**Data supplied:**
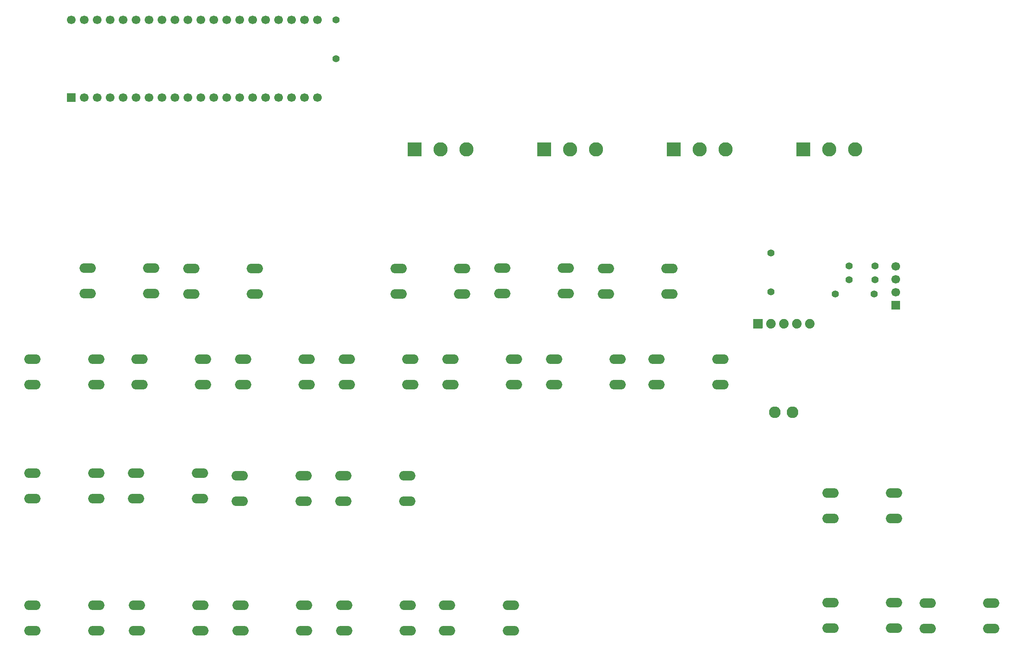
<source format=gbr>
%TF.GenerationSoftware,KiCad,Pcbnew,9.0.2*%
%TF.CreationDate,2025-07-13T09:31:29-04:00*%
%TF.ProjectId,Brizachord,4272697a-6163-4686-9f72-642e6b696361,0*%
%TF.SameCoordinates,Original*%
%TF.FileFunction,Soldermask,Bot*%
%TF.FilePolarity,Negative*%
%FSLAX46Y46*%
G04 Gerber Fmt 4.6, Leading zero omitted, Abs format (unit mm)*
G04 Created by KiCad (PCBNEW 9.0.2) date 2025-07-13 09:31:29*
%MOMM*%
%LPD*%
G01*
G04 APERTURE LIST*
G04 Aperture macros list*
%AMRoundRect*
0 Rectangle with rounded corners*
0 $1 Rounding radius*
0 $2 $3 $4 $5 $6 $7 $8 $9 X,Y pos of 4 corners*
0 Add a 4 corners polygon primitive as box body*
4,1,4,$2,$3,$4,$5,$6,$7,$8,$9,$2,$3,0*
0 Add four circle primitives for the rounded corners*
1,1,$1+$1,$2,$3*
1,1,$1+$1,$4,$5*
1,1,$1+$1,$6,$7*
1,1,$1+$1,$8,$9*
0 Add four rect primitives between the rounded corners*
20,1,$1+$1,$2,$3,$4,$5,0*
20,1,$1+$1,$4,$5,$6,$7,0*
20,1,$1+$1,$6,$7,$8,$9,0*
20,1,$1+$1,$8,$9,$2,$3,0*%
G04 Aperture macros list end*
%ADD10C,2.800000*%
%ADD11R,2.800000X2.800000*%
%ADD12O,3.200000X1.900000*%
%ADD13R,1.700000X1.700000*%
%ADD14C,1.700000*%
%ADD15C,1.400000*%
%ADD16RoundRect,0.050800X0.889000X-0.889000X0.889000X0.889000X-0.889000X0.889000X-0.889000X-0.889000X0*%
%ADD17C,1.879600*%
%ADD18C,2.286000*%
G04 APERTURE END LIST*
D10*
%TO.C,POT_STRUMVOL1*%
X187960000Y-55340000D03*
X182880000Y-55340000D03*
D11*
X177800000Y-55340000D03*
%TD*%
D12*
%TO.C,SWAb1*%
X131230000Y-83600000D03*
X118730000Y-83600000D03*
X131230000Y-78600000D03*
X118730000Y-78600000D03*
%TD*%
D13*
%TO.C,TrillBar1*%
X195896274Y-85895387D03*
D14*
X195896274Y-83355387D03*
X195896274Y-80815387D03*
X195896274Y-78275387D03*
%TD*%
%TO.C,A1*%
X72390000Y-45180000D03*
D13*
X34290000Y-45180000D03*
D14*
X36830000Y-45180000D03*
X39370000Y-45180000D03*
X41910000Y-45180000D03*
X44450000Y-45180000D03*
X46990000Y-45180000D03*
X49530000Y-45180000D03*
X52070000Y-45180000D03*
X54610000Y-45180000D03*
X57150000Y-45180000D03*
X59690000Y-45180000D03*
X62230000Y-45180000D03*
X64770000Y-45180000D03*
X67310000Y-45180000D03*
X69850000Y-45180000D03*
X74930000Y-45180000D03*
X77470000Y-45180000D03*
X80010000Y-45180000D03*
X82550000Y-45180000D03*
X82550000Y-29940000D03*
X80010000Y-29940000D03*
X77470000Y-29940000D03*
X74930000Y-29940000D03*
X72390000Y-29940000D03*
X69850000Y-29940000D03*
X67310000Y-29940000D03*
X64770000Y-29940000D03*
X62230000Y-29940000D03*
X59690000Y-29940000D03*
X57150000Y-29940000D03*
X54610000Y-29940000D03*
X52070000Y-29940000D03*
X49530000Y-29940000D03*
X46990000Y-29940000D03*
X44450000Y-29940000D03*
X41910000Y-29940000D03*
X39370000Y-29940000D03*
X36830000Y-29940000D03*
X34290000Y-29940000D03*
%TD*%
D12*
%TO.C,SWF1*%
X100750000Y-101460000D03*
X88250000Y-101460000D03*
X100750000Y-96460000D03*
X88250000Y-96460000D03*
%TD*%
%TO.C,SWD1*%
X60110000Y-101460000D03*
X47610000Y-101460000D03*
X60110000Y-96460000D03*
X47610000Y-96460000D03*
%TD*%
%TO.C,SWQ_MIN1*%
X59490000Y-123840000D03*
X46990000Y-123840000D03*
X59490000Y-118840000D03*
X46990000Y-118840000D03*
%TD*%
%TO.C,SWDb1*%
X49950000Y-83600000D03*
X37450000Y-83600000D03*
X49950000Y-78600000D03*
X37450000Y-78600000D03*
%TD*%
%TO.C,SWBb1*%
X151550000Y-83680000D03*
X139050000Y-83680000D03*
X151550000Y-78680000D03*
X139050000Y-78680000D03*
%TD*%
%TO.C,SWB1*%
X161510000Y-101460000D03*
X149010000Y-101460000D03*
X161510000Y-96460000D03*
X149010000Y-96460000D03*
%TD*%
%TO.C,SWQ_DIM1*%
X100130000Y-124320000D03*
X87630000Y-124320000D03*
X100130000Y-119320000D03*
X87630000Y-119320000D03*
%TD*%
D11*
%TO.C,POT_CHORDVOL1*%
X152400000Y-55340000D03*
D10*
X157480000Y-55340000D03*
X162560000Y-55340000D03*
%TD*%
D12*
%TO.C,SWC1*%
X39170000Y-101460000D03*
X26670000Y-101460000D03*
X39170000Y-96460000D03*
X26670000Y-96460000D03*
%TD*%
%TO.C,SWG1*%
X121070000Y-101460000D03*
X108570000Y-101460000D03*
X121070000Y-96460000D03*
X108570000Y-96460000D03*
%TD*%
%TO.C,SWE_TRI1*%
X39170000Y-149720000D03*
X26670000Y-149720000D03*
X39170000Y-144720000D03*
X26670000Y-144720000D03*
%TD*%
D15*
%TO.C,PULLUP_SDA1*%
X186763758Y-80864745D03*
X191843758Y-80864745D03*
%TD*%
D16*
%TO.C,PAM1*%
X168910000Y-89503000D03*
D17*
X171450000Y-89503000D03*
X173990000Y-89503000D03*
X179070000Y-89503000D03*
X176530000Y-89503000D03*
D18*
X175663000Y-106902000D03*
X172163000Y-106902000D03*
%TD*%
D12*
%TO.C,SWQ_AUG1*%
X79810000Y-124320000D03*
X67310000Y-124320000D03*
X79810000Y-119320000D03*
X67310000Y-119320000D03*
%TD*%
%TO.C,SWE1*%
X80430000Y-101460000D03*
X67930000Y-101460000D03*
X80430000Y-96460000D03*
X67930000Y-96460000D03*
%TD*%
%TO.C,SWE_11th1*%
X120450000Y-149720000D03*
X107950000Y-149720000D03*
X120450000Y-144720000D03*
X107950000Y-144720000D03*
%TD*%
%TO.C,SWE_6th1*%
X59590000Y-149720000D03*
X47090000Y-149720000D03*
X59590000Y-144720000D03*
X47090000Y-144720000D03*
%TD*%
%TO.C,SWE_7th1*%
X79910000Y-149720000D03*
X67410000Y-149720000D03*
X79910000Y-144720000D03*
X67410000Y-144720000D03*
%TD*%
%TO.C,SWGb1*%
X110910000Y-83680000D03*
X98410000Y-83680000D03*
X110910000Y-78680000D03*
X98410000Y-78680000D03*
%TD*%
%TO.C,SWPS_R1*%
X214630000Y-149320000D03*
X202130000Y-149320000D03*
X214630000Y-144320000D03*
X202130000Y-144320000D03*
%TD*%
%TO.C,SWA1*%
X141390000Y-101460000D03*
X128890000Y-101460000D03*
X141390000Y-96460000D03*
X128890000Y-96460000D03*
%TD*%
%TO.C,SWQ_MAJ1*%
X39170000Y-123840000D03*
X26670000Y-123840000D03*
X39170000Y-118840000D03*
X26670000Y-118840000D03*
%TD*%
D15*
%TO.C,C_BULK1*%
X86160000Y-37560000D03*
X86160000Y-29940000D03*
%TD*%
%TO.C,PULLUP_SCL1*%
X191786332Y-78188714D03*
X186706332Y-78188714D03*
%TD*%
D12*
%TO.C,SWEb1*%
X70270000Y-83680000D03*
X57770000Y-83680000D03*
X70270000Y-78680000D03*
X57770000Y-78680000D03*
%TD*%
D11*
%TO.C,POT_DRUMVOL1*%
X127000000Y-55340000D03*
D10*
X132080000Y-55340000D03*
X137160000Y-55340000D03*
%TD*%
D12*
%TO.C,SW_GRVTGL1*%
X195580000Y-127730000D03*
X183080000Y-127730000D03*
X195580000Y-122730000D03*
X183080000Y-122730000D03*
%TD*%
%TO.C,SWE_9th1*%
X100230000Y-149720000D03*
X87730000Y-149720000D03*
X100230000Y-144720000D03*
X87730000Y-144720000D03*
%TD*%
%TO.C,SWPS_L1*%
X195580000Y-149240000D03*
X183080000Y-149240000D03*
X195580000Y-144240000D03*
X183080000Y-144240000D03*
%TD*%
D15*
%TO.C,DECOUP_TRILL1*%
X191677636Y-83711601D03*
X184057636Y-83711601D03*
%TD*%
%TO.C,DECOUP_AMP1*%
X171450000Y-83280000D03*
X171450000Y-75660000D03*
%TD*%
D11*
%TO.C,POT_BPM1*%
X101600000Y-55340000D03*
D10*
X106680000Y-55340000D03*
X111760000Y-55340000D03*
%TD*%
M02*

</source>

**What is expected:**
Return word for word the lines above from the line with "X67310000Y-124320000D03*" to the line with "X183080000Y-149240000D03*", including both and leaving out all others.

**Task response:**
X67310000Y-124320000D03*
X79810000Y-119320000D03*
X67310000Y-119320000D03*
%TD*%
%TO.C,SWE1*%
X80430000Y-101460000D03*
X67930000Y-101460000D03*
X80430000Y-96460000D03*
X67930000Y-96460000D03*
%TD*%
%TO.C,SWE_11th1*%
X120450000Y-149720000D03*
X107950000Y-149720000D03*
X120450000Y-144720000D03*
X107950000Y-144720000D03*
%TD*%
%TO.C,SWE_6th1*%
X59590000Y-149720000D03*
X47090000Y-149720000D03*
X59590000Y-144720000D03*
X47090000Y-144720000D03*
%TD*%
%TO.C,SWE_7th1*%
X79910000Y-149720000D03*
X67410000Y-149720000D03*
X79910000Y-144720000D03*
X67410000Y-144720000D03*
%TD*%
%TO.C,SWGb1*%
X110910000Y-83680000D03*
X98410000Y-83680000D03*
X110910000Y-78680000D03*
X98410000Y-78680000D03*
%TD*%
%TO.C,SWPS_R1*%
X214630000Y-149320000D03*
X202130000Y-149320000D03*
X214630000Y-144320000D03*
X202130000Y-144320000D03*
%TD*%
%TO.C,SWA1*%
X141390000Y-101460000D03*
X128890000Y-101460000D03*
X141390000Y-96460000D03*
X128890000Y-96460000D03*
%TD*%
%TO.C,SWQ_MAJ1*%
X39170000Y-123840000D03*
X26670000Y-123840000D03*
X39170000Y-118840000D03*
X26670000Y-118840000D03*
%TD*%
D15*
%TO.C,C_BULK1*%
X86160000Y-37560000D03*
X86160000Y-29940000D03*
%TD*%
%TO.C,PULLUP_SCL1*%
X191786332Y-78188714D03*
X186706332Y-78188714D03*
%TD*%
D12*
%TO.C,SWEb1*%
X70270000Y-83680000D03*
X57770000Y-83680000D03*
X70270000Y-78680000D03*
X57770000Y-78680000D03*
%TD*%
D11*
%TO.C,POT_DRUMVOL1*%
X127000000Y-55340000D03*
D10*
X132080000Y-55340000D03*
X137160000Y-55340000D03*
%TD*%
D12*
%TO.C,SW_GRVTGL1*%
X195580000Y-127730000D03*
X183080000Y-127730000D03*
X195580000Y-122730000D03*
X183080000Y-122730000D03*
%TD*%
%TO.C,SWE_9th1*%
X100230000Y-149720000D03*
X87730000Y-149720000D03*
X100230000Y-144720000D03*
X87730000Y-144720000D03*
%TD*%
%TO.C,SWPS_L1*%
X195580000Y-149240000D03*
X183080000Y-149240000D03*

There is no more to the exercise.